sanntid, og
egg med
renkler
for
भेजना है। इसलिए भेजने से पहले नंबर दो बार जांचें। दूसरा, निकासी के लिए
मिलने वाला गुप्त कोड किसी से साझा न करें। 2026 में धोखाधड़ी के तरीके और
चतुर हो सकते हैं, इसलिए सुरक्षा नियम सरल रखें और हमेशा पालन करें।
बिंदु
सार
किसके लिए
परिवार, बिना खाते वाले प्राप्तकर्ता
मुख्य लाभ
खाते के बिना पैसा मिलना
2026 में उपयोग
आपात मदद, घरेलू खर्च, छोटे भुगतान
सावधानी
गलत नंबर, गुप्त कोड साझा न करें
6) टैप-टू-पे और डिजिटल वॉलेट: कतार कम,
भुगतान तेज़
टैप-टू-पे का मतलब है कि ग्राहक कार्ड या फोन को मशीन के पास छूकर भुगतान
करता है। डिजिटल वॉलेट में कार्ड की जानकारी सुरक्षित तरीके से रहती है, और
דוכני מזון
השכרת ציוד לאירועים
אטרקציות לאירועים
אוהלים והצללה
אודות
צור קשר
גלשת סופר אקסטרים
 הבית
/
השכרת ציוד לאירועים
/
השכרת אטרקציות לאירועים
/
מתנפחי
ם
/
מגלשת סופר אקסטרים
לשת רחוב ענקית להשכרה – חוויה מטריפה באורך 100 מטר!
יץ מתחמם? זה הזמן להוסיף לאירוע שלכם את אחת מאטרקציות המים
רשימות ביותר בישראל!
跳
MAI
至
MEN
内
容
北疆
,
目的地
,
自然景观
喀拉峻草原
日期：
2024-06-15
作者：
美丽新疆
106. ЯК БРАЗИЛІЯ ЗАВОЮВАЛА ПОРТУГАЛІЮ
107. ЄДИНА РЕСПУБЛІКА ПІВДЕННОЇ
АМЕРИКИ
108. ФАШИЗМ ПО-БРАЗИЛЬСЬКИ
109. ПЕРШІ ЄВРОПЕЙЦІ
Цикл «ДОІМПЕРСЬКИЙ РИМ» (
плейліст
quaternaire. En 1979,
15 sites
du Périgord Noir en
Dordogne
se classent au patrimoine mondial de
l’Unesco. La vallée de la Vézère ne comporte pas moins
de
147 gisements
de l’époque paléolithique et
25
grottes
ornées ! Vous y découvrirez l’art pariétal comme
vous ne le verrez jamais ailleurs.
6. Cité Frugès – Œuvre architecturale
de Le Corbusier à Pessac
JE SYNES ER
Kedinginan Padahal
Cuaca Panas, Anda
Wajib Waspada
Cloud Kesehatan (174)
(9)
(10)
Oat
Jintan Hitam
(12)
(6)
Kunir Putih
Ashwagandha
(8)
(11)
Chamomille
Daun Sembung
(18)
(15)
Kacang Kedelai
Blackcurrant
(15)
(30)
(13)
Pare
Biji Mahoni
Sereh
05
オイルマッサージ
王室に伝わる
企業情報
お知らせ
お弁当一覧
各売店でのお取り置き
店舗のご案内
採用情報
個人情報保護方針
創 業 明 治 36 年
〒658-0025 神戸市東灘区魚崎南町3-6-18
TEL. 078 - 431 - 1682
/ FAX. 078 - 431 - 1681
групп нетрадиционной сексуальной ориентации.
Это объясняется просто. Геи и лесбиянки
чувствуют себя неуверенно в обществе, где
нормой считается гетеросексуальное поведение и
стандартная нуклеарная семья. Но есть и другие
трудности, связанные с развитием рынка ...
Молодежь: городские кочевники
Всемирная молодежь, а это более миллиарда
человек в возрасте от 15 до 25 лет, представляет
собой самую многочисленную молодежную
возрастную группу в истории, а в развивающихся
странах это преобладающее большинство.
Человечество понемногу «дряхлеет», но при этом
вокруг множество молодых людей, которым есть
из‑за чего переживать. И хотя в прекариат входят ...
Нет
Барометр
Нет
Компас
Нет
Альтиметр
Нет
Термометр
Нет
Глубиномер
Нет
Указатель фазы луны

TASK DIRECTIONS | Write every record out again exactly.

SOLUTION FOR THIS PROBLEM |
sanntid, og
egg med
renkler
for
भेजना है। इसलिए भेजने से पहले नंबर दो बार जांचें। दूसरा, निकासी के लिए
मिलने वाला गुप्त कोड किसी से साझा न करें। 2026 में धोखाधड़ी के तरीके और
चतुर हो सकते हैं, इसलिए सुरक्षा नियम सरल रखें और हमेशा पालन करें।
बिंदु
सार
किसके लिए
परिवार, बिना खाते वाले प्राप्तकर्ता
मुख्य लाभ
खाते के बिना पैसा मिलना
2026 में उपयोग
आपात मदद, घरेलू खर्च, छोटे भुगतान
सावधानी
गलत नंबर, गुप्त कोड साझा न करें
6) टैप-टू-पे और डिजिटल वॉलेट: कतार कम,
भुगतान तेज़
टैप-टू-पे का मतलब है कि ग्राहक कार्ड या फोन को मशीन के पास छूकर भुगतान
करता है। डिजिटल वॉलेट में कार्ड की जानकारी सुरक्षित तरीके से रहती है, और
דוכני מזון
השכרת ציוד לאירועים
אטרקציות לאירועים
אוהלים והצללה
אודות
צור קשר
גלשת סופר אקסטרים
 הבית
/
השכרת ציוד לאירועים
/
השכרת אטרקציות לאירועים
/
מתנפחי
ם
/
מגלשת סופר אקסטרים
לשת רחוב ענקית להשכרה – חוויה מטריפה באורך 100 מטר!
יץ מתחמם? זה הזמן להוסיף לאירוע שלכם את אחת מאטרקציות המים
רשימות ביותר בישראל!
跳
MAI
至
MEN
内
容
北疆
,
目的地
,
自然景观
喀拉峻草原
日期：
2024-06-15
作者：
美丽新疆
106. ЯК БРАЗИЛІЯ ЗАВОЮВАЛА ПОРТУГАЛІЮ
107. ЄДИНА РЕСПУБЛІКА ПІВДЕННОЇ
АМЕРИКИ
108. ФАШИЗМ ПО-БРАЗИЛЬСЬКИ
109. ПЕРШІ ЄВРОПЕЙЦІ
Цикл «ДОІМПЕРСЬКИЙ РИМ» (
плейліст
quaternaire. En 1979,
15 sites
du Périgord Noir en
Dordogne
se classent au patrimoine mondial de
l’Unesco. La vallée de la Vézère ne comporte pas moins
de
147 gisements
de l’époque paléolithique et
25
grottes
ornées ! Vous y découvrirez l’art pariétal comme
vous ne le verrez jamais ailleurs.
6. Cité Frugès – Œuvre architecturale
de Le Corbusier à Pessac
JE SYNES ER
Kedinginan Padahal
Cuaca Panas, Anda
Wajib Waspada
Cloud Kesehatan (174)
(9)
(10)
Oat
Jintan Hitam
(12)
(6)
Kunir Putih
Ashwagandha
(8)
(11)
Chamomille
Daun Sembung
(18)
(15)
Kacang Kedelai
Blackcurrant
(15)
(30)
(13)
Pare
Biji Mahoni
Sereh
05
オイルマッサージ
王室に伝わる
企業情報
お知らせ
お弁当一覧
各売店でのお取り置き
店舗のご案内
採用情報
個人情報保護方針
創 業 明 治 36 年
〒658-0025 神戸市東灘区魚崎南町3-6-18
TEL. 078 - 431 - 1682
/ FAX. 078 - 431 - 1681
групп нетрадиционной сексуальной ориентации.
Это объясняется просто. Геи и лесбиянки
чувствуют себя неуверенно в обществе, где
нормой считается гетеросексуальное поведение и
стандартная нуклеарная семья. Но есть и другие
трудности, связанные с развитием рынка ...
Молодежь: городские кочевники
Всемирная молодежь, а это более миллиарда
человек в возрасте от 15 до 25 лет, представляет
собой самую многочисленную молодежную
возрастную группу в истории, а в развивающихся
странах это преобладающее большинство.
Человечество понемногу «дряхлеет», но при этом
вокруг множество молодых людей, которым есть
из‑за чего переживать. И хотя в прекариат входят ...
Нет
Барометр
Нет
Компас
Нет
Альтиметр
Нет
Термометр
Нет
Глубиномер
Нет
Указатель фазы луны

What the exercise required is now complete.